Another in a string of top officials at the General Services Administration was placed on administrative leave Monday, four days after a video that features him joking about the lavish spending at a Las Vegas conference became public.
David Foley, deputy commissioner of the agency’s Public Buildings Service, was placed on leave pending disciplinary review for his conduct at the Western Regions Conference in 2010, the Washington Post reported. Foley appears prominently in the six-minute video clip (pictured right in screen shot above) released last week, which won top prize in a talent contest among employees who attended the four-day event in October 2010. Foley rewarded the employee who stars in the video, 28-year-old Hank Terlaje (pictured left in screen shot above). Terlaje raps in sunglasses about the government tab – $823,000 – to entertain 300 employees at the luxury M Resort Spa Casino. He brags that he will “never be under investigation” for the excess.
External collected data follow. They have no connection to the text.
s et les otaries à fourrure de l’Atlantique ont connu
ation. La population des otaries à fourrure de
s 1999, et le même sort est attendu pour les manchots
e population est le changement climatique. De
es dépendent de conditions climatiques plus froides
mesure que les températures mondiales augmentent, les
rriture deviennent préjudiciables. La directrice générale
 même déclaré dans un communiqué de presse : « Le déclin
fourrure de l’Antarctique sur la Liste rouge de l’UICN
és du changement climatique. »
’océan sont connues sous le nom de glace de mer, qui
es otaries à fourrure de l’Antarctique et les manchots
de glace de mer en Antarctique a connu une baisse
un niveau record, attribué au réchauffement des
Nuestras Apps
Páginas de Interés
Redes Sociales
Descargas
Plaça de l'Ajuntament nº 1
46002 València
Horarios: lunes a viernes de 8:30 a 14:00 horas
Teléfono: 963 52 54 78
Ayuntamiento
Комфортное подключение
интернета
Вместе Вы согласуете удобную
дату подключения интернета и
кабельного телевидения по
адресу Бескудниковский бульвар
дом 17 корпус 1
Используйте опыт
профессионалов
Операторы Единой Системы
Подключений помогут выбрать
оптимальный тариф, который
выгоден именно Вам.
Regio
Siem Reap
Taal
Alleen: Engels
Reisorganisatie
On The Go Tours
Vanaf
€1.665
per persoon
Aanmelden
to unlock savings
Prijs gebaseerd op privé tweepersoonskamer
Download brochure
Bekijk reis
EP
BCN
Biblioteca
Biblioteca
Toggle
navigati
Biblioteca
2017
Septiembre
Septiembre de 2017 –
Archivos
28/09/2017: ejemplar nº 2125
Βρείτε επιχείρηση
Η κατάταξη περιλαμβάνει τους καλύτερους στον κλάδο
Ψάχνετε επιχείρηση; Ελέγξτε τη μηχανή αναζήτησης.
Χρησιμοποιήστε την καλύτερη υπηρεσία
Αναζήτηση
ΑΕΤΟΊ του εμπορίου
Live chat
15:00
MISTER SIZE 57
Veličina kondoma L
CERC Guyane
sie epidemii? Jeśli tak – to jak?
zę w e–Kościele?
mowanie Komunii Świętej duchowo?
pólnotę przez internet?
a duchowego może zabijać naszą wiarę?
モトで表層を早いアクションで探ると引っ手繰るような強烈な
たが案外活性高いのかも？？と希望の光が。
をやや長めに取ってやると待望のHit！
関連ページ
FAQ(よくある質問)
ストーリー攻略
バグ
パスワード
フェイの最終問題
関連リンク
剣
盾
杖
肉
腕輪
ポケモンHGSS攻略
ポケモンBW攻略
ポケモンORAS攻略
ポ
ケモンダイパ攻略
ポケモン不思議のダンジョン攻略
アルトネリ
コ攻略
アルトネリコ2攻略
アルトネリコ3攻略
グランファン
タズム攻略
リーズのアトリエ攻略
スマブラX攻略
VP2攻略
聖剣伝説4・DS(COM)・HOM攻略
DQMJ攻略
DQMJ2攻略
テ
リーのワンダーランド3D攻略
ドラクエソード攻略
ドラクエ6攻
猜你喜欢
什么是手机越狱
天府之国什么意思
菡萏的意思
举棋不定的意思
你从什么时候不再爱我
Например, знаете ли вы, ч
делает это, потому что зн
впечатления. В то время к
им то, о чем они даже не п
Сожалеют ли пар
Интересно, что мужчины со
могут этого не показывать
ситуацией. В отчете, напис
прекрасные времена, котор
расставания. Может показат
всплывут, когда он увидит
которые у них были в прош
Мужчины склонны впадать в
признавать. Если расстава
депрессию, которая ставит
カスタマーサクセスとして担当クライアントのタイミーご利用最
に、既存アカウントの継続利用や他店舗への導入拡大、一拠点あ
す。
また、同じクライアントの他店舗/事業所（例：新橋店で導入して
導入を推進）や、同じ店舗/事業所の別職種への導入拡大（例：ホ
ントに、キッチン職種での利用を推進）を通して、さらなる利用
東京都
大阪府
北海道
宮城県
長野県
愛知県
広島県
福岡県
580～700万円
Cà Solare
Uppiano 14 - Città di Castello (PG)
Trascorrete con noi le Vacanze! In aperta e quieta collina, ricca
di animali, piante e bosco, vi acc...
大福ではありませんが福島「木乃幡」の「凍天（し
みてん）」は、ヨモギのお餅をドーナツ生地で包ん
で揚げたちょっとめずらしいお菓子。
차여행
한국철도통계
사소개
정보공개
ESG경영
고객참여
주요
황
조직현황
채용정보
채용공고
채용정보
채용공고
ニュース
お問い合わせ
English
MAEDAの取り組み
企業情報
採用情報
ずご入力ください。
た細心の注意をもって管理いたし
The House committee on Oversight and Government Reform circulated the video, which was uncovered by in an investigation by GSA’s Inspector General.
Foley is the eighth GSA leader to be disciplined or fired, or forced to resign since last Monday’s release of a scathing report by Inspector General Brian Miller, whose staff spent a year reviewing spending abuses at the conference. The report forced the resignation of Administrator Martha N. Johnson and the firing of Peck and another Johnson deputy. Four regional commissioners who planned the conference are on administrative leave.
Linda Chero, a former regional commissioner with GSA’s Federal Acquisition Service, was appointed acting buildings service commissioner; her acting deputy is Desa Sealy, a former Building Service associate commissioner.
Despite the year-long investigation that culminated in the report and administrative actions last week, Rep. Darrell Issa, R-Calif., chairman of the House Oversight and Government Reform Committee suggested the administration “knew about this 11 months ago and they didn’t act until the press got wind of it. This is typically what has been happening in this administration. They are only transparent when they are discovered.” He also said the scandal reflected “the waste that exists in a bloated federal government.”
The original press report, however, was in fact spurred by the release of the IG report and leadership collapse.
And on Friday, Politico reported that the big jump in GSA conference spending came under the Bush administration. The cost of similar GSA conferences rocketed from $93,000 in 2004 to $323,855 in 2006, a 248 percent increase. In addition, the previous Bush administration didn’t fire Lurita Doan, a former GSA administrator, until 11 months after the Office of Special Counsel called for her ouster for “engaging in the most pernicious of political activity.”
Many federal workers have weighed in since the GSA scandal, indicating that conferences such as the now-infamous GSA Western states one was well out of the norm of what happens at most government conferences.
“I can honestly say that the type of activity depicted in the Western Region Conference is far, far from what I have ever experienced working with any agency, including GSA,” wrote Peg Hosky, president of Hosky Communications, on Breaking Gov’s Linked In group discussion page. “It is a shame that Federal workers are all being painted with the same brush. That being said, the number of planning trips to Las Vegas alone makes the story of this conference unbelievable. I can think of no justifiable reason to make more than 1 planning trip for a small, 300 person conference, not to mention eliminating those hotels not offering per diem is a simple phone conversation that doesn’t require a site visit.”